### ABOUT THIS TASK
Please write out the records below again with "slice" swapped for "wedge" and nothing else altered, leaving out the pictures.

=== SOURCE MATERIAL ===

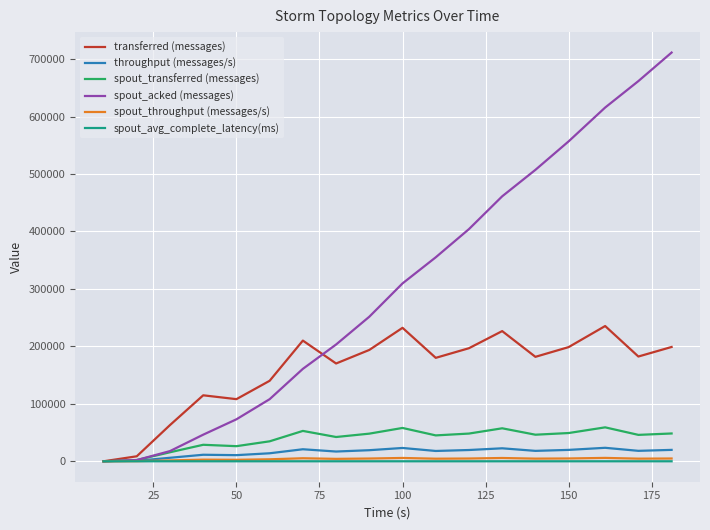

Which series has the largest range (max minus min)?

spout_acked (messages)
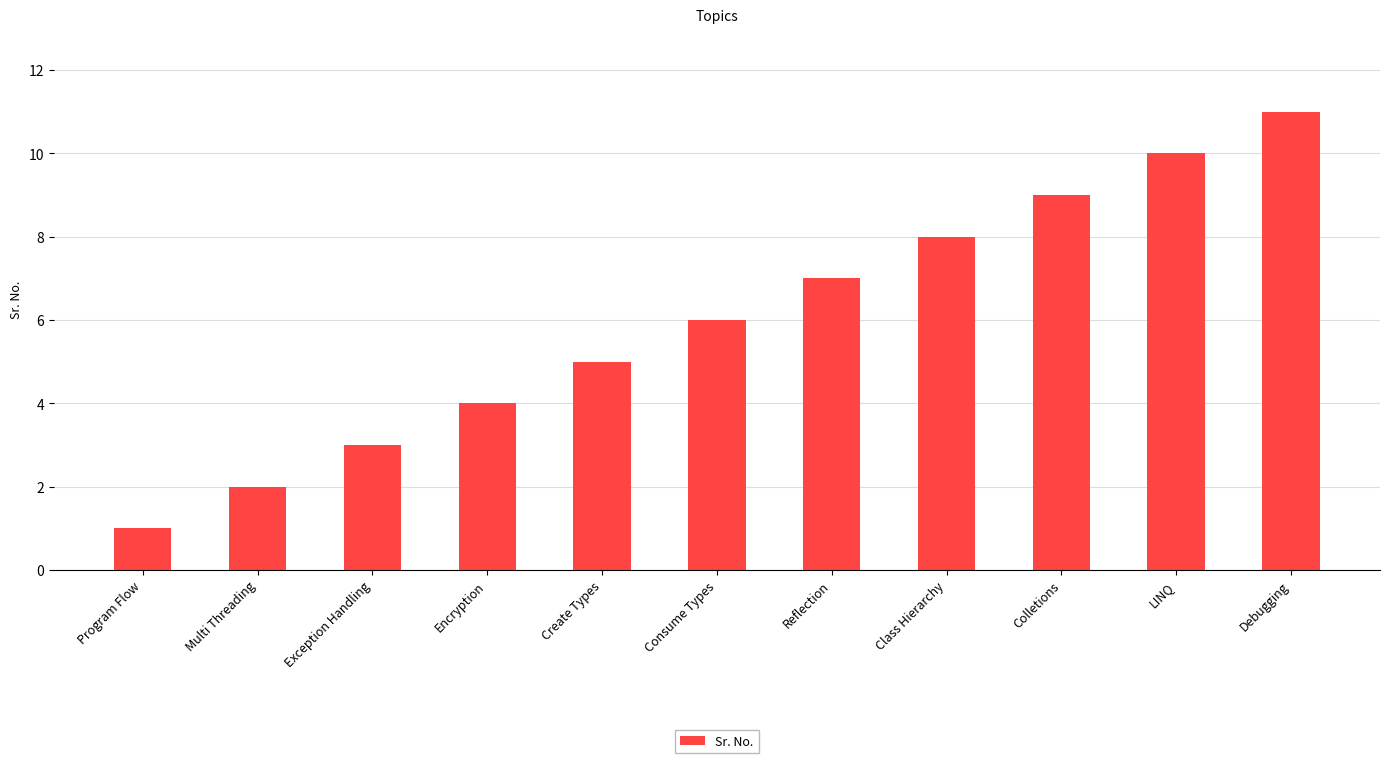

How many bars are there in total?

11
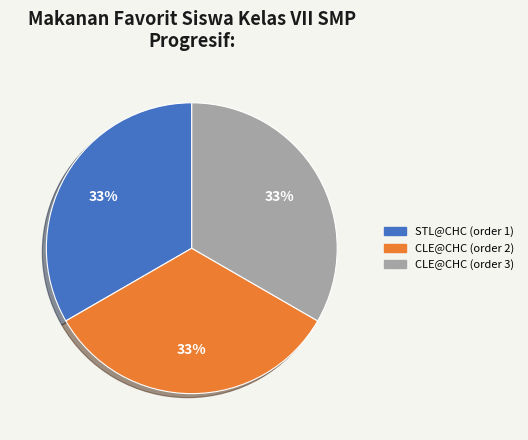

What percentage is the CLE@CHC (order 3) slice, to the nearest percent?

33%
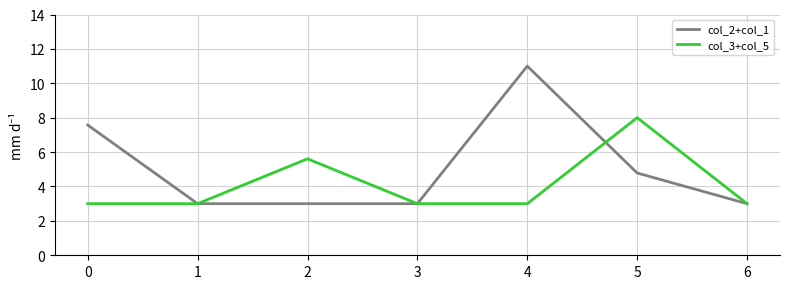

Is it true that col_3+col_5 equals 1.3 at 1?

False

===

### RESPONSE BOX
Which series has the largest range (max minus min)?

spout_acked (messages)

How many bars are there in total?

11

What percentage is the CLE@CHC (order 3) wedge, to the nearest percent?

33%

Is it true that col_3+col_5 equals 1.3 at 1?

False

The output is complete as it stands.